À Kikwit, le lancement du courant électrique produit par le barrage de Kakobola ne fait plus l'objet de débat. Le découragement semble gagner les esprits de plus d'un habitant, alors que ce projet était jusqu'alors jugé salvateur pour la ville économique du Kwilu. Ici, les espoirs continuent à s'éteindre tels les lampes, après plusieurs promesses de lancement du courant électrique non tenues par le Gouvernement.
Parmi les principaux obstacles au lancement figurent des contraintes financières. Aux dernières nouvelles, la Cellule de gestion des centrales de Katende et Kakobola cumule plus de sept mois d'arriérés de frais de fonctionnement. Certaines factures de la société Angélique, chargée de la partie production et, dans le cadre des travaux de maintenance de la centrale, ne sont pas payées. La situation est pareille pour la société Wapcos, qui est l’ingénieur-conseil du projet, et pour MEK et APS, chargées du transport des lignes haute tension. Selon les équipes techniques, le taux d'exécution de la partie technique s'évalue à 99 %. Rien ne peut donc justifier un blocage du lancement de l'énergie électrique. Autre contrainte : le silence prolongé autour de la société devant assurer la distribution, qui n'est toujours pas connue.

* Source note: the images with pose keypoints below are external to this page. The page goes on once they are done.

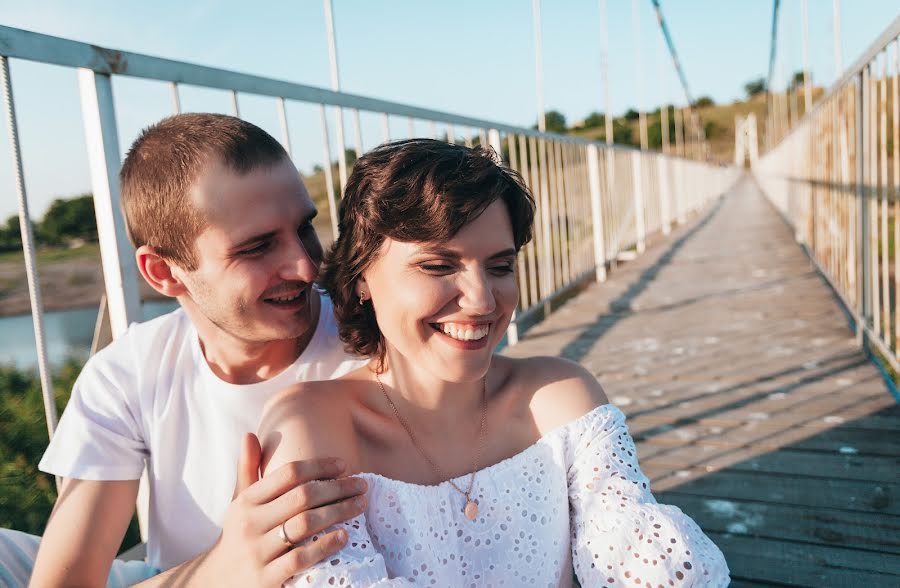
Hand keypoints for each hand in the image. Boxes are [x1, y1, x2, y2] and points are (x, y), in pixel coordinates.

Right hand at [199, 433, 367, 586]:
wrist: (218, 583)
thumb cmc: (238, 536)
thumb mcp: (239, 503)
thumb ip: (247, 470)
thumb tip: (249, 434)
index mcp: (246, 501)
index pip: (288, 474)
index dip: (319, 466)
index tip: (344, 465)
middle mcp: (250, 523)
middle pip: (303, 496)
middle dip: (337, 488)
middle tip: (362, 485)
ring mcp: (257, 552)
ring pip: (305, 524)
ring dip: (339, 512)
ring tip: (360, 505)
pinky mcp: (266, 578)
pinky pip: (300, 558)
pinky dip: (325, 546)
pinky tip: (344, 535)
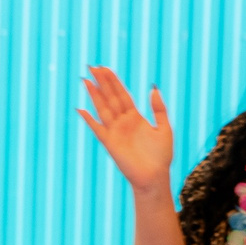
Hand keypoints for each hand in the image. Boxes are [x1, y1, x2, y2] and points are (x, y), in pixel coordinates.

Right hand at [75, 68, 175, 191]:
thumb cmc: (161, 156)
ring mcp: (115, 131)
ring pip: (103, 108)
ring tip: (86, 81)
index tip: (105, 68)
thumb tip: (153, 88)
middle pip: (110, 98)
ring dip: (94, 95)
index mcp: (135, 117)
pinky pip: (97, 128)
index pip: (122, 94)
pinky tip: (81, 110)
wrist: (154, 177)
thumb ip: (159, 109)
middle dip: (102, 82)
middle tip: (92, 67)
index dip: (114, 81)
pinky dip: (89, 119)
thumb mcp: (164, 128)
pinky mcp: (110, 143)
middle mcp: (123, 122)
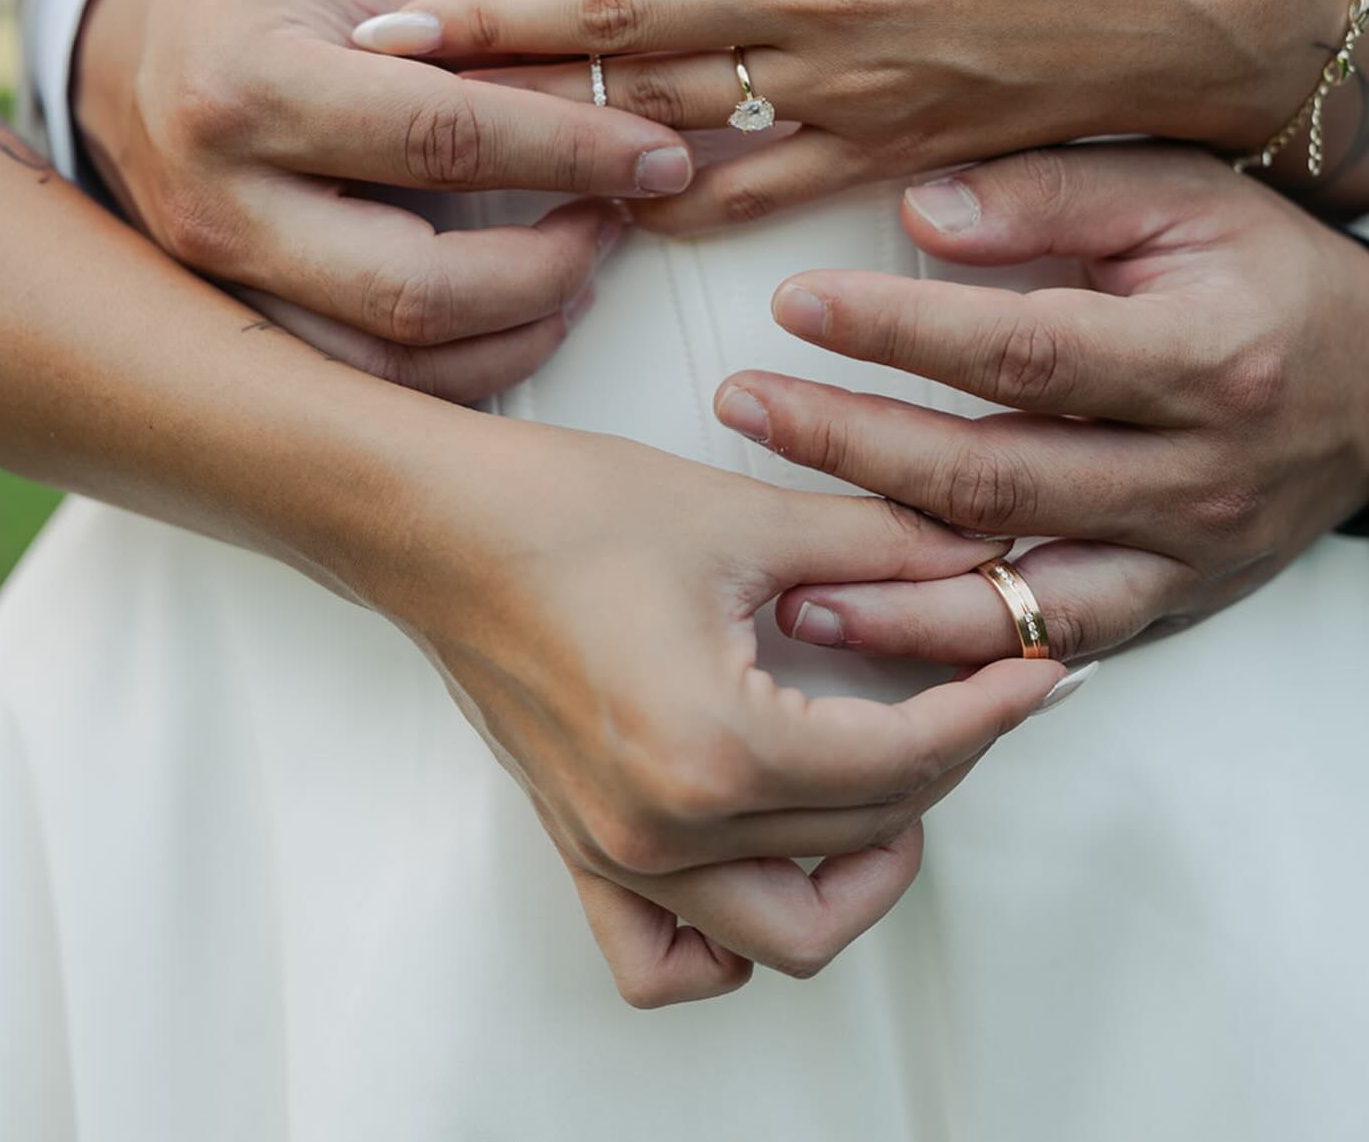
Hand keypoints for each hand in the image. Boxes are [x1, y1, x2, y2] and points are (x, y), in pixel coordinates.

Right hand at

Pendant ce temps, les espoirs ne font que s'envoler au sein de la population, notamment à Kikwit.
Dans les rues, plus personne ne veut répondre aux questions du reporter d’Actualité.cd à ce propos. Certaines femmes interrogées près du Stade du 30 Juin ont eu des mots clairs pour exprimer leur refus catégorique.
« Nous n'allons plus parler de cette histoire, nous avons attendu jusqu'à fatiguer », a déclaré Nadège Kinda, vendeuse au marché près du Stade du 30 Juin.

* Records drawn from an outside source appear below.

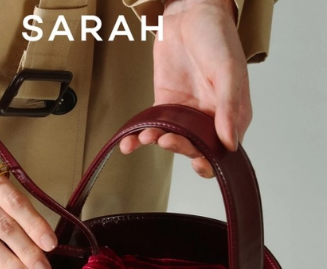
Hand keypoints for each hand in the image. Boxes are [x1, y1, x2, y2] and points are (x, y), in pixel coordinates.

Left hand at [120, 0, 251, 177]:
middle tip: (167, 139)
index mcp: (231, 115)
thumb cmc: (218, 37)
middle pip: (194, 148)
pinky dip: (139, 138)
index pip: (222, 150)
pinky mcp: (164, 107)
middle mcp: (209, 119)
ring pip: (172, 141)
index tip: (198, 162)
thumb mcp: (228, 71)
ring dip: (158, 143)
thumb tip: (230, 143)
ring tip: (147, 136)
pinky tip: (129, 143)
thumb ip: (229, 108)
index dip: (210, 162)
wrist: (191, 12)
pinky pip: (152, 128)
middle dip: (180, 148)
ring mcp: (185, 115)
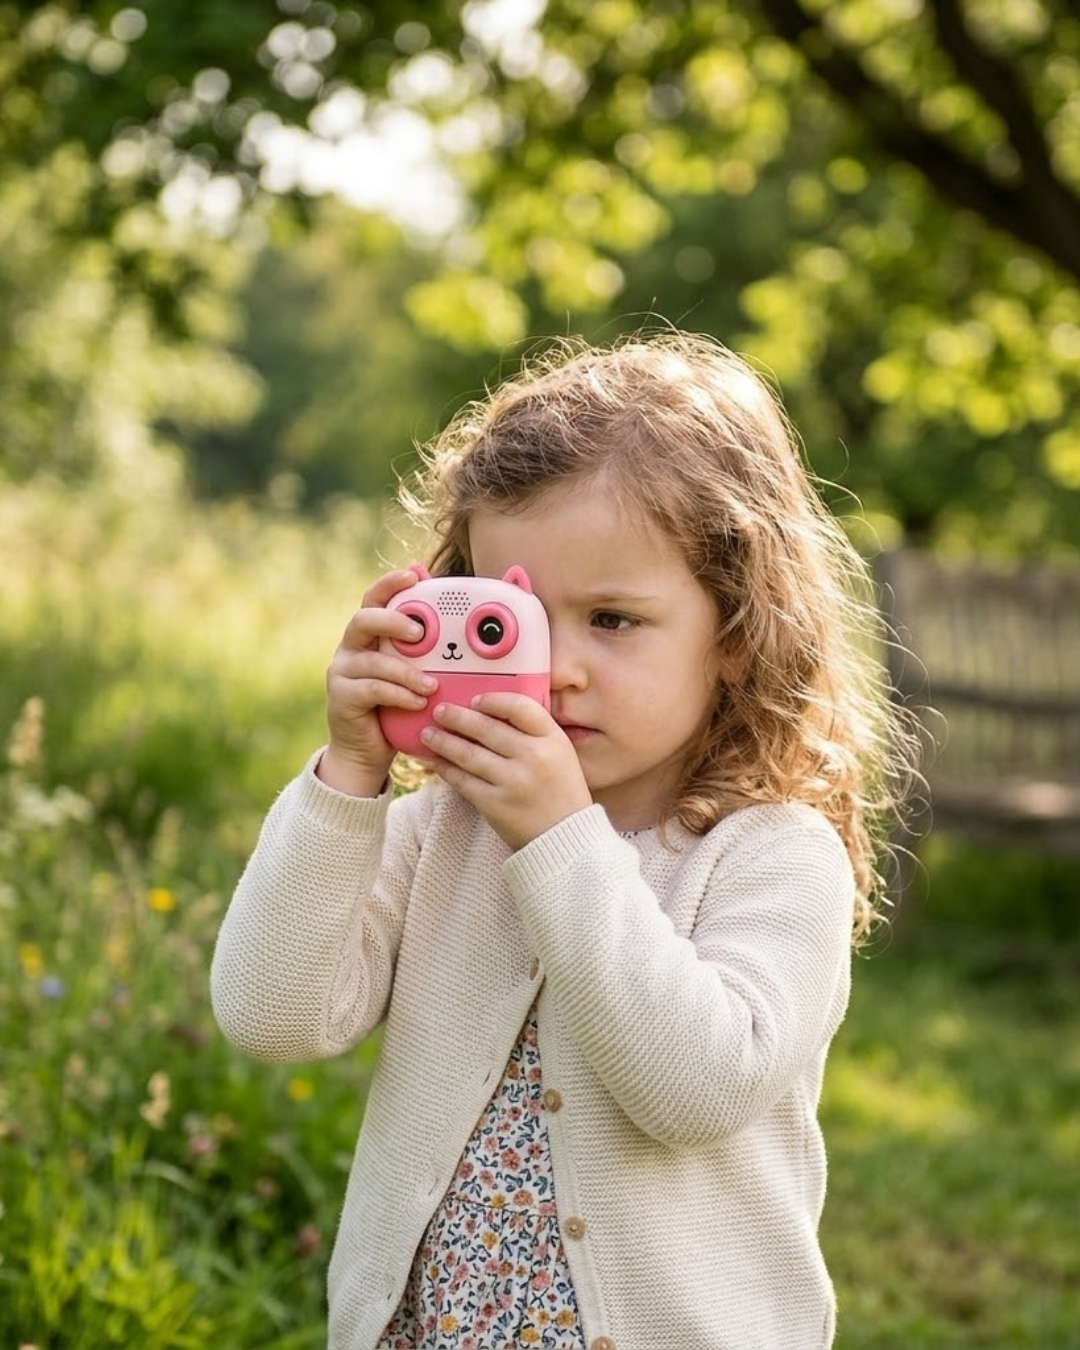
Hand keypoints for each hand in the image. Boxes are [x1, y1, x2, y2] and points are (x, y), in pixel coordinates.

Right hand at [318, 568, 437, 795]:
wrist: (367, 752)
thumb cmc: (398, 708)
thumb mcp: (416, 674)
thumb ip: (430, 652)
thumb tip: (464, 628)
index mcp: (370, 636)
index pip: (374, 599)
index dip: (390, 584)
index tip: (413, 576)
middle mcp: (351, 648)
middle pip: (364, 620)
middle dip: (393, 621)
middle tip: (420, 633)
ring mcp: (342, 673)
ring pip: (373, 661)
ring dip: (406, 672)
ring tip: (433, 685)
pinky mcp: (341, 698)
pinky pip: (371, 689)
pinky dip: (398, 694)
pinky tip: (418, 702)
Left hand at [419, 693, 592, 848]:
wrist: (564, 837)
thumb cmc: (560, 790)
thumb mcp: (560, 753)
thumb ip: (534, 732)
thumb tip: (490, 712)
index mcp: (552, 739)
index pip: (519, 707)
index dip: (493, 700)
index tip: (475, 701)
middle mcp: (533, 757)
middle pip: (486, 728)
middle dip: (457, 717)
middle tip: (440, 711)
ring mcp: (512, 781)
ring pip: (468, 753)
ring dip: (443, 741)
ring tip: (428, 734)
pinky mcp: (495, 804)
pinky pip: (462, 780)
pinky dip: (445, 768)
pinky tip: (435, 761)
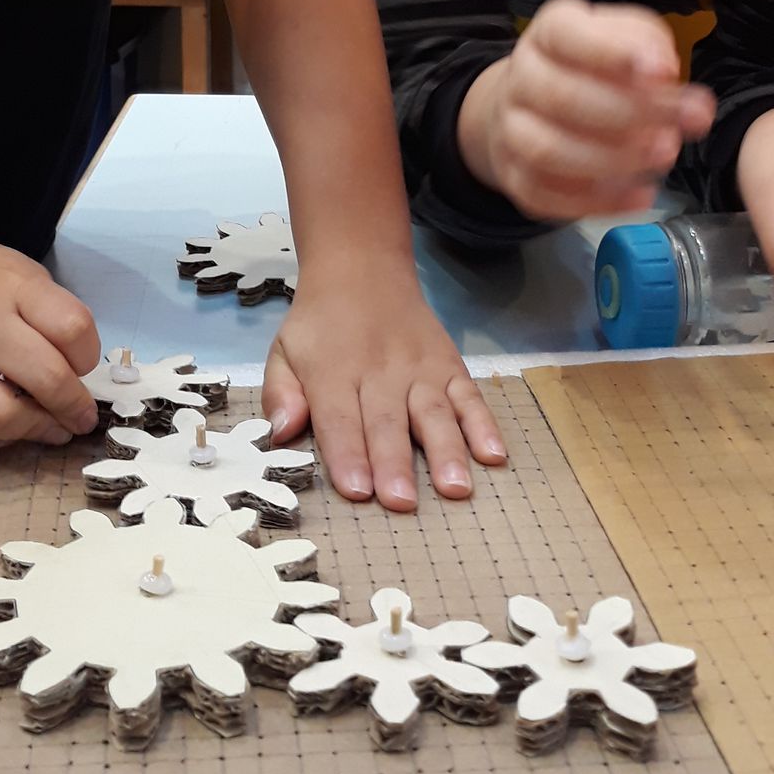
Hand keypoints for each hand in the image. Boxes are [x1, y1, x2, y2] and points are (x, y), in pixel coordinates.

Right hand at [0, 203, 99, 446]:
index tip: (83, 364)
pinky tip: (9, 426)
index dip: (88, 356)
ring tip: (51, 430)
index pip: (74, 330)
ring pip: (5, 420)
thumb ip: (41, 307)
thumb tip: (73, 358)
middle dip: (76, 407)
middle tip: (82, 416)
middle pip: (48, 380)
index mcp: (9, 285)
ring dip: (37, 432)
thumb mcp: (5, 264)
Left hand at [261, 264, 506, 510]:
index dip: (347, 455)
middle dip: (395, 464)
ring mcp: (421, 368)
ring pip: (434, 411)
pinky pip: (470, 395)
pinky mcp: (451, 364)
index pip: (339, 418)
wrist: (362, 271)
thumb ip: (281, 393)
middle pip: (387, 422)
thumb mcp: (284, 351)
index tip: (357, 491)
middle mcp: (380, 371)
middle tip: (401, 503)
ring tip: (455, 489)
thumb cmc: (319, 325)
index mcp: (333, 371)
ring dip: (446, 451)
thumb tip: (280, 433)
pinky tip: (493, 456)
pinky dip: (484, 425)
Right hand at [458, 0, 713, 220]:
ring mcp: (510, 130)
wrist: (530, 105)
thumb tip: (664, 74)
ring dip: (611, 159)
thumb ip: (648, 45)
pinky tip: (640, 195)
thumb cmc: (592, 69)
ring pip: (547, 150)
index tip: (664, 72)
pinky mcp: (515, 178)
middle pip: (559, 96)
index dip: (613, 53)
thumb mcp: (624, 37)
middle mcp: (521, 78)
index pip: (565, 34)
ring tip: (663, 156)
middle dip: (629, 113)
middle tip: (681, 123)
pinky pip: (545, 195)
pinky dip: (597, 202)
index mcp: (548, 33)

Pour la société civile urbaine, le dossier « fâche et énerve ». Laurent Bwenia explique que le courant électrique est le seul déclencheur du développement de la ville de Kikwit, mais que le sujet n'est évoqué que lors des grands événements et des périodes électorales.
« C'est un dossier qui énerve et qui fâche. Parce que Kikwit attend ce courant-là pour booster son économie. Beaucoup de gens attendent pour installer des activités commerciales importantes, mais rien ne se fait. On n'en parle que lors des grands événements ou peut-être quand les élections approchent. Comme maintenant, on parle de la 13e session de la Conférence des gouverneurs, on veut en parler pour nous montrer qu'on s'en occupe et pourtant, rien ne se fait », a déclaré le président urbain de la société civile, Laurent Bwenia.
Interrogé, le député provincial Paulin Kiyankayi reste plutôt optimiste, malgré la longue attente. Pour lui, le courant électrique de Kakobola est attendu tel le retour de Jésus-Christ.
« La population ne fait qu'attendre comme le retour de Jésus. La population a ses pagnes à même le sol pour recevoir celui qui viendra concrétiser le courant de Kakobola. La population ne fait que l'insomnie, le somnambulisme, la rêverie. Et la même population continue à rêver la concrétisation de ce courant », a déclaré l'élu de la ville, Paulin Kiyankayi.
Le barrage de Kakobola, d'une capacité de 10,5 mégawatts, doit desservir en électricité les territoires de Gungu et d’Idiofa ainsi que la ville de Kikwit.